How redesigning Niche's registration experience — with better copy, a reordered layout, and a full-page flow — made the process feel less like a form and more like a college application.
Overview
At Niche, the mission is to connect high school students with colleges through a unique matching process — flipping the traditional application system by having schools match to students based on predetermined criteria. The aim is to broaden students' awareness of available college options and encourage enrollment in lesser-known institutions.
The registration flow is the critical first step in that process. If students don't complete it, they never see their matches. Our goal was to reimagine the registration experience to make it more personalized, reduce drop-off, and make it feel less like a tedious form and more like building a profile that would unlock real opportunities.
Challenges
The existing registration flow was tedious and did not immediately demonstrate its value — leading to students abandoning the process before completing it.
The flow felt like a generic sign-up form. We needed it to feel more like creating a college application profile — making clear that this information directly connects students with schools.
Solutions
Rather than a cosmetic redesign, we focused on structural and communication changes that directly addressed why students were dropping off.
Added explanatory copy and supporting images throughout the flow to help users understand what they were signing up for and why each question mattered.
Changed the order of fields so the flow followed a more logical progression — leading with identity and interest before asking for sensitive academic details.
Shifted from a multi-modal approach to a full-page step design — reducing visual noise, improving focus, and creating a sense of progress that kept students moving forward.
Design Process
As the lead designer, I collaborated with PMs and developers to ensure the new flow integrated seamlessly with the existing registration process. Creating high-quality prototypes was essential for effective user testing throughout.
Researched similar registration and onboarding flows. Studied patterns from college application experiences to inform the new direction.
Sketched initial recommendations based on research findings. Generated multiple concepts before committing to a direction.
Built detailed wireframes, iterated based on internal feedback, and evolved designs through multiple rounds before moving to high fidelity.
Conducted 10 user interviews with high school students in the context of college applications. Refined the final design based on their feedback.
Research insights and affinity mapping
Design iterations across multiple rounds
Final Designs
The final designs brought together the three core changes into a cohesive full-page experience — value-forward framing, logical step progression, and clear explanatory copy at every stage.
Final designs — the complete registration flow
Results & Impact
User feedback was overwhelmingly positive.

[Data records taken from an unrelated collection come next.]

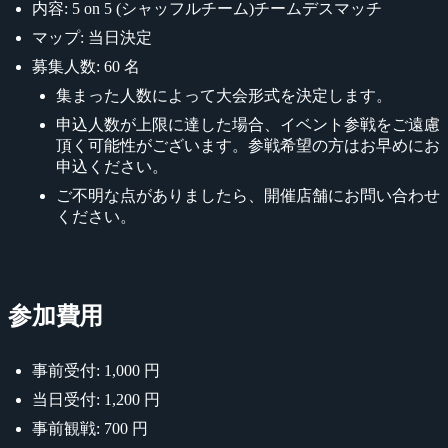
内容: 5 on 5 (シャッフルチーム)チームデスマッチ
マップ: 当日決定
募集人数: 60 名
集まった人数によって大会形式を決定します。
申込人数が上限に達した場合、イベント参戦をご遠慮
頂く可能性がございます。参戦希望の方はお早めにお
申込ください。
ご不明な点がありましたら、開催店舗にお問い合わせ
ください。
参加費用
事前受付: 1,000 円
当日受付: 1,200 円
事前観戦: 700 円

Students indicated that the new flow provided better context for the direct admissions process and clarified the purpose of the registration — exactly what we set out to achieve.
The immediate next step is to implement copy changes to guide users more effectively through each step. Following copy finalization, the plan is to run A/B testing to compare the new version against the current one and measure which performs better on enrollment and drop-off metrics.
Enrollment growth — the largest lift from a design-led change in Niche's product history.
Reflections
The biggest improvements came from copy and framing changes, not layout changes. Helping users understand why they were being asked something reduced friction more than visual polish ever could.
Running 10 interviews before finalizing the design surfaced insights that no internal review could have caught. Students' mental models of college applications shaped every final decision.
Reordering the information architecture was unglamorous but high-impact. Getting the sequence right mattered far more than making it look polished.
High-quality prototypes were essential for getting genuine reactions from users. A low-fidelity wireframe wouldn't have surfaced the same quality of feedback.